Bill Brown of Southeastern Freight Lines said the company uses the data collected by the PeopleNet to improve its maintenance efforts, which in turn helped improve the company’s overall safety.

Like many in the industry, Southeastern was having issues concerning diesel particulate filters and regens.

“We realized it wasn’t the particulate filter that was the problem It was something upstream like the engine,” Brown said. “Well we wanted to cut down breakdowns. We discovered there are two reports that helped us in that regard on the People Net system. So every day we run the alarm report and we’ve turned on the DPF alarm setting within the settings screen. So now every time the engine tells the driver to pull over and do a regen, a light comes on and tells the driver to do a parked regen.”

The problem, however, was that there wasn’t a way to tell if the driver actually pulled over to do a regen. So Brown and his team used the data in the system to solve this issue.

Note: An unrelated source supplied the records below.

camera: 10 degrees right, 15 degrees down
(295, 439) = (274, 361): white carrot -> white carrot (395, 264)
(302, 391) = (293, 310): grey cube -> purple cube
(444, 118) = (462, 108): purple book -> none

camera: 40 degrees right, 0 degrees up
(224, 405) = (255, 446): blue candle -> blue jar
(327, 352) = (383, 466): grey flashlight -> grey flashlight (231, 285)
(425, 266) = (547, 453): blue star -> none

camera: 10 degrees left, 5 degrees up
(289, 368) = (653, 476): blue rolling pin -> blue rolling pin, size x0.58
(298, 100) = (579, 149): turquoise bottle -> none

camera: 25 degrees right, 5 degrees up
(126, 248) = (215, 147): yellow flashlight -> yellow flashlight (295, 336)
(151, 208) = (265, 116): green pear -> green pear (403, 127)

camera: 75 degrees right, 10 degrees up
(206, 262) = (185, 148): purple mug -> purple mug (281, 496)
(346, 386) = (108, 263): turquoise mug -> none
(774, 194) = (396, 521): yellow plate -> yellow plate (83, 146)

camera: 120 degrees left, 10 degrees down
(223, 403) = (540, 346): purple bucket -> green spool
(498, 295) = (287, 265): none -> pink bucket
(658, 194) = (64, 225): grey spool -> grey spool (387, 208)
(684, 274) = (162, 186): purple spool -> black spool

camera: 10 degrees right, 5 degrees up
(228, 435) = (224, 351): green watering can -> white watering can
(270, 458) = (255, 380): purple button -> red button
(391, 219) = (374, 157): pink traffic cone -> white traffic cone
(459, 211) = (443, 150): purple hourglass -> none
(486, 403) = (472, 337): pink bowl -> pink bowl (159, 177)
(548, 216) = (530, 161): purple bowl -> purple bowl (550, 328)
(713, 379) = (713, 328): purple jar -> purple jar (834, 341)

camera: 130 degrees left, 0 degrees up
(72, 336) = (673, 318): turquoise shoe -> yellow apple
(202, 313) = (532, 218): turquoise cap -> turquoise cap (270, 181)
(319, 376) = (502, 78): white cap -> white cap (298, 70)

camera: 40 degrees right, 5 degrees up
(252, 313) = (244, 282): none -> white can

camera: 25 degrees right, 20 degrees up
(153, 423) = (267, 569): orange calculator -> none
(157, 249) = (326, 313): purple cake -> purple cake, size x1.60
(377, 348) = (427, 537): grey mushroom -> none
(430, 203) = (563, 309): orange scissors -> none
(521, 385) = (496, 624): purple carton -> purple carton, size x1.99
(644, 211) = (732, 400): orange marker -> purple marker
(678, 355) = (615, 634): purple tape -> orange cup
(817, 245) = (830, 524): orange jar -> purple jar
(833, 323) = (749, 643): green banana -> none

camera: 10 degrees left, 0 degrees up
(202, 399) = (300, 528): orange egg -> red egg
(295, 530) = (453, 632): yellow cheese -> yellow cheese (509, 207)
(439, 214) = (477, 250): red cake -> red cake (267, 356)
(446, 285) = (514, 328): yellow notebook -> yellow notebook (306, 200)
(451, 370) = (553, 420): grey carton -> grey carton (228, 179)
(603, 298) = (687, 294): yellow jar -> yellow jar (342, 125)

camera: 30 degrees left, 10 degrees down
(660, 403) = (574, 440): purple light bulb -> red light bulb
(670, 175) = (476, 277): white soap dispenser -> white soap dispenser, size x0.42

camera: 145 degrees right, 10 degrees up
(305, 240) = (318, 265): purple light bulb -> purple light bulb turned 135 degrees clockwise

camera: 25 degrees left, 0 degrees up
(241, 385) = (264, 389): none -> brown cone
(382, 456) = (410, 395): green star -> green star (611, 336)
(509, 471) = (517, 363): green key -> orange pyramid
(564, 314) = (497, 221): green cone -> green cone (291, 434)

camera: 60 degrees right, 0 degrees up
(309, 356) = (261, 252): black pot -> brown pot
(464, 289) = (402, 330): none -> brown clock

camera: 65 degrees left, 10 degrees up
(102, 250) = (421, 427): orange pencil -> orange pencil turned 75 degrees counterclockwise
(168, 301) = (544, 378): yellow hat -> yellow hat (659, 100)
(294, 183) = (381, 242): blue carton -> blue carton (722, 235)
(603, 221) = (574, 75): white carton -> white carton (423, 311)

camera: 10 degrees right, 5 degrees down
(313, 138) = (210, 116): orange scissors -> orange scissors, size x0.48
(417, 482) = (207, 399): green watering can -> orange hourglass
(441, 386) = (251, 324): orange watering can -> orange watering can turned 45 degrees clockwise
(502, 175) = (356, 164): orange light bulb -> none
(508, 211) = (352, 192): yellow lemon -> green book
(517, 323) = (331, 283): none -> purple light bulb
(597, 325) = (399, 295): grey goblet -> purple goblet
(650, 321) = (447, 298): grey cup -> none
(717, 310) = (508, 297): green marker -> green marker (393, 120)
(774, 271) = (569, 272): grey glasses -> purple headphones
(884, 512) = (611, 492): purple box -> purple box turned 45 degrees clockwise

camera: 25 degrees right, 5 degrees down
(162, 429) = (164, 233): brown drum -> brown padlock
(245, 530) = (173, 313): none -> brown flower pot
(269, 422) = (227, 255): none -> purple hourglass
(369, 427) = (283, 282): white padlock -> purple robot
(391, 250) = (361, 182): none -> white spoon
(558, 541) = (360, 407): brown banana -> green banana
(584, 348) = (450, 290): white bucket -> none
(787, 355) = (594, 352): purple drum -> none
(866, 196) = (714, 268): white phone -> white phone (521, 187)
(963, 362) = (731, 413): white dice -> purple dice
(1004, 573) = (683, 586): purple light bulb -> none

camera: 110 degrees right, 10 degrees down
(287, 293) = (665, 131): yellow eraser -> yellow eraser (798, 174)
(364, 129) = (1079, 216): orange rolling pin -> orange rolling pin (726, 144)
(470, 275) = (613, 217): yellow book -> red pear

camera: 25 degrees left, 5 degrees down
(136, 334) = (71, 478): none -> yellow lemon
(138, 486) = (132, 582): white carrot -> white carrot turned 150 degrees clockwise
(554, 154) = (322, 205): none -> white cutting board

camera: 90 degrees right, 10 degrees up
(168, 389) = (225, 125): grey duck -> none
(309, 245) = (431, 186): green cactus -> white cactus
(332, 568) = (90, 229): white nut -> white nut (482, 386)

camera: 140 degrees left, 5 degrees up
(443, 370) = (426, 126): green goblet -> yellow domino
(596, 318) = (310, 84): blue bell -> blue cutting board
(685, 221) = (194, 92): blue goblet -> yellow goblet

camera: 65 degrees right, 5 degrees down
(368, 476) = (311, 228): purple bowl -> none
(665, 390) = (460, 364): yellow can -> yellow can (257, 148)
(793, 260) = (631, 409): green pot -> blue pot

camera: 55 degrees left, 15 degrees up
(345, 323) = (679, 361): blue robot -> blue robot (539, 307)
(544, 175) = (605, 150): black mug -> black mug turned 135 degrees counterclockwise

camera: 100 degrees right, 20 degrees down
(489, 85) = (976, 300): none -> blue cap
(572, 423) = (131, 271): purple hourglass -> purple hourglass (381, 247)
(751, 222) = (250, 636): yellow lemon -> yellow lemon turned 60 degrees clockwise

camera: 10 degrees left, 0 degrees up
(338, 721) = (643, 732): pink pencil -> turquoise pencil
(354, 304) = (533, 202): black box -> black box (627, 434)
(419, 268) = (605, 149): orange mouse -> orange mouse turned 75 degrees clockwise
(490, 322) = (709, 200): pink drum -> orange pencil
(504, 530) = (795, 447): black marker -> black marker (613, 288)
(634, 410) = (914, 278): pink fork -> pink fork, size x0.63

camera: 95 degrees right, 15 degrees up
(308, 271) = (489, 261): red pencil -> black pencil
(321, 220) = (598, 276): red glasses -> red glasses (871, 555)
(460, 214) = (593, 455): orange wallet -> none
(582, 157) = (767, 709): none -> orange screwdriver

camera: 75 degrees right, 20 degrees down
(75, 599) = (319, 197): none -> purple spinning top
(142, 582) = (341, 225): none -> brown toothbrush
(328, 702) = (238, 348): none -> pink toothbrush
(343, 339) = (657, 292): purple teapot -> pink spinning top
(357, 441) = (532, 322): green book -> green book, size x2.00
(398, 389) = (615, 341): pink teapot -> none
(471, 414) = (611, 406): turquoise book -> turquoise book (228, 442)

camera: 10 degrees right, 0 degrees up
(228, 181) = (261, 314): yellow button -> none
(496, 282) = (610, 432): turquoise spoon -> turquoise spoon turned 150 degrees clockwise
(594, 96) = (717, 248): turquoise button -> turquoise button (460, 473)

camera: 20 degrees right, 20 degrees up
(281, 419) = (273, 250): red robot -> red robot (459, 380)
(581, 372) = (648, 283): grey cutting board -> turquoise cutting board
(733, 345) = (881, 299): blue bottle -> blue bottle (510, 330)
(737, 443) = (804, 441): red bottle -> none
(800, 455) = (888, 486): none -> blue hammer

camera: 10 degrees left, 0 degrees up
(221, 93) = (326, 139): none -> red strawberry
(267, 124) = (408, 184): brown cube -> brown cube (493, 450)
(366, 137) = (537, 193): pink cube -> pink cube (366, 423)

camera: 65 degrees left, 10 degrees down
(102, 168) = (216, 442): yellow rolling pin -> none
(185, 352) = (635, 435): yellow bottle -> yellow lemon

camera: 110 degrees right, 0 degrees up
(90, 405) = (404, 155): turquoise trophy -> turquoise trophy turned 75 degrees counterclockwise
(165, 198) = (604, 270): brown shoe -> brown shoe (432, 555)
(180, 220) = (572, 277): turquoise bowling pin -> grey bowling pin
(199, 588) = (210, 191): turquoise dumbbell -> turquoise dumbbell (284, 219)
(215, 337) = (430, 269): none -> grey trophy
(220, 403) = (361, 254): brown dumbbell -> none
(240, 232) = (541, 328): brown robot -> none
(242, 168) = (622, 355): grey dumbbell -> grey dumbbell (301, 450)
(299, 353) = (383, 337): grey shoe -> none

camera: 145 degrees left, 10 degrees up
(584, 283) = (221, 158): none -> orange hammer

“In a report, you can see the life to date fuel consumed, so what we did was start monitoring it,” he said. “So we could tell if they performed the regen or not. If you look at the life to date fuel consumed, you can compare it to when he starts moving again. If in whatever period of time he stopped and he has consumed the equivalent of more than one gallon per hour, he did a parked regen.”

After they discovered they could see if the driver did a regen or not, they would then follow up with the driver directly.

“We discovered some drivers would do a regen, and so we could take it into the shop and figure out what’s wrong,” he said. “Other times, we would realize that the driver wouldn’t do the regen and we’d follow up and ask why they wouldn’t do it. Some drivers wouldn’t know hat the light meant. Some would say I pushed the button and nothing happened.”

After following up with the drivers on the issue, Brown said the company cut its breakdowns by a third in just one month’s time.

“We also monitor our drivers with the speed alarm that alerts when trucks hit 75 mph,” Brown said. “And we ran weekly reports of that, and brought it to our safety department and they brought those speeding incidents down by two the end of the day we believe that safety is its own ROI.”